- **Exercise description**:
Report each line of the material below where the word "dielectric" can be found.

- **Data shown**:

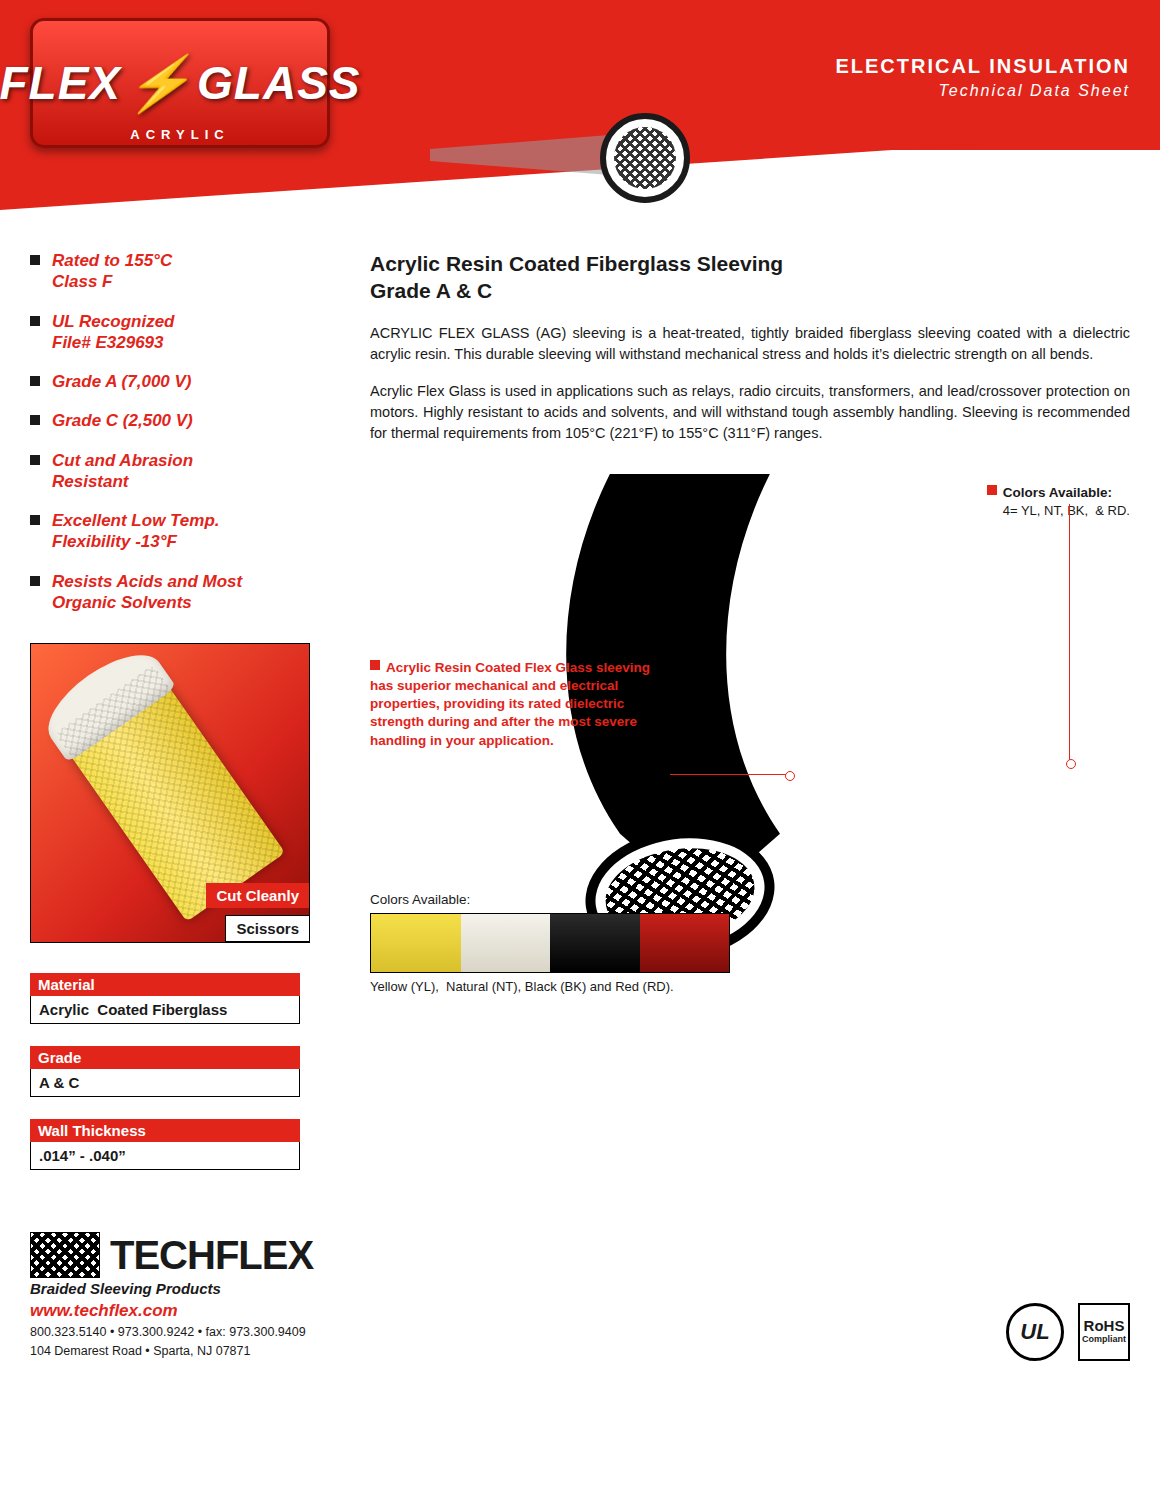FLEX⚡GLASS
ACRYLIC
ELECTRICAL INSULATION
Technical Data Sheet
Rated to 155°C
Class F
UL Recognized
File# E329693
Grade A (7,000 V)
Grade C (2,500 V)
Cut and Abrasion
Resistant
Excellent Low Temp.
Flexibility -13°F
Resists Acids and Most
Organic Solvents
Cut Cleanly
Scissors
Material
Acrylic Coated Fiberglass
Grade
A & C
Wall Thickness
.014” - .040”
Acrylic Resin Coated Fiberglass Sleeving
Grade A & C
ACRYLIC FLEX GLASS (AG) sleeving is a heat-treated, tightly braided fiberglass sleeving coated with a dielectric acrylic resin. This durable sleeving will withstand mechanical stress and holds it’s dielectric strength on all bends.
Acrylic Flex Glass is used in applications such as relays, radio circuits, transformers, and lead/crossover protection on motors. Highly resistant to acids and solvents, and will withstand tough assembly handling. Sleeving is recommended for thermal requirements from 105°C (221°F) to 155°C (311°F) ranges.
Colors Available:
4= YL, NT, BK, & RD.
Acrylic Resin Coated Flex Glass sleeving has superior mechanical and electrical properties, providing its rated dielectric strength during and after the most severe handling in your application.
Colors Available:
Yellow (YL), Natural (NT), Black (BK) and Red (RD).
TECHFLEX
Braided Sleeving Products
www.techflex.com
800.323.5140 • 973.300.9242 • fax: 973.300.9409
104 Demarest Road • Sparta, NJ 07871
UL
RoHS Compliant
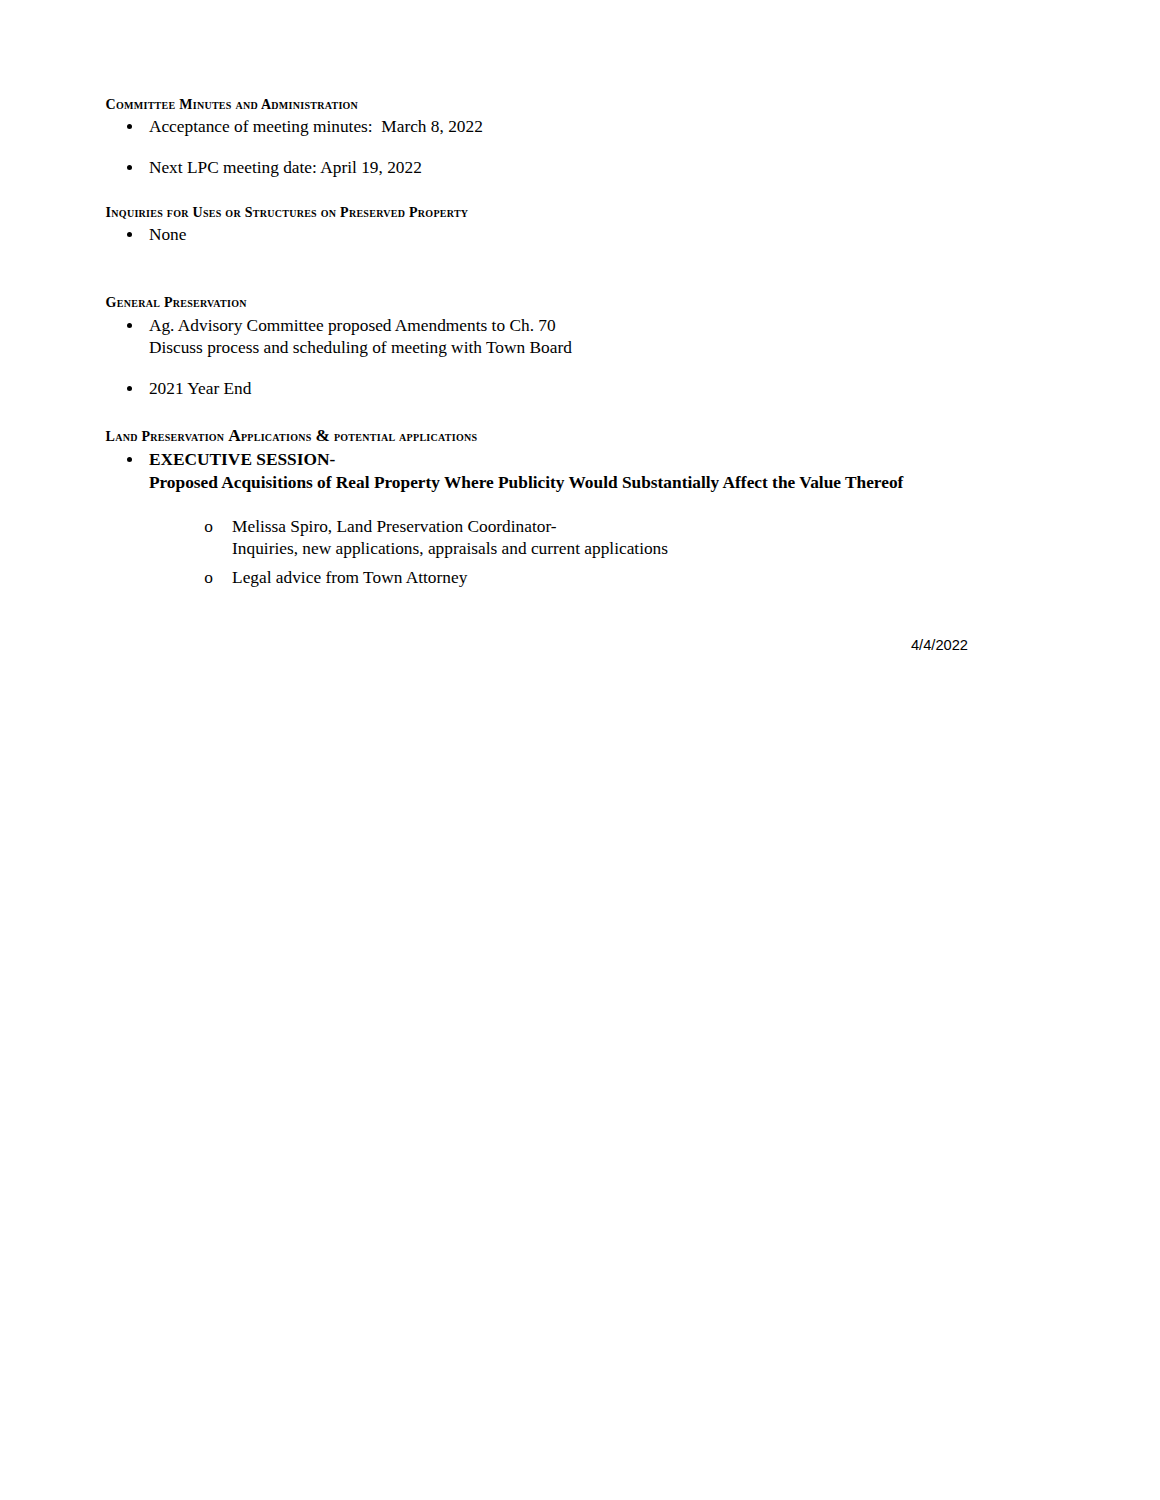Committee Minutes and Administration
Acceptance of meeting minutes: March 8, 2022
Next LPC meeting date: April 19, 2022
Inquiries for Uses or Structures on Preserved Property
None
General Preservation
Ag. Advisory Committee proposed Amendments to Ch. 70
Discuss process and scheduling of meeting with Town Board
2021 Year End
Land Preservation Applications & potential applications
EXECUTIVE SESSION-
Proposed Acquisitions of Real Property Where Publicity Would Substantially Affect the Value Thereof
Melissa Spiro, Land Preservation Coordinator-
Inquiries, new applications, appraisals and current applications
Legal advice from Town Attorney
4/4/2022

- **Answer to the exercise**:
ACRYLIC FLEX GLASS (AG) sleeving is a heat-treated, tightly braided fiberglass sleeving coated with a dielectric acrylic resin. This durable sleeving will withstand mechanical stress and holds it’s dielectric strength on all bends.
Acrylic Resin Coated Flex Glass sleeving has superior mechanical and electrical properties, providing its rated dielectric strength during and after the most severe handling in your application.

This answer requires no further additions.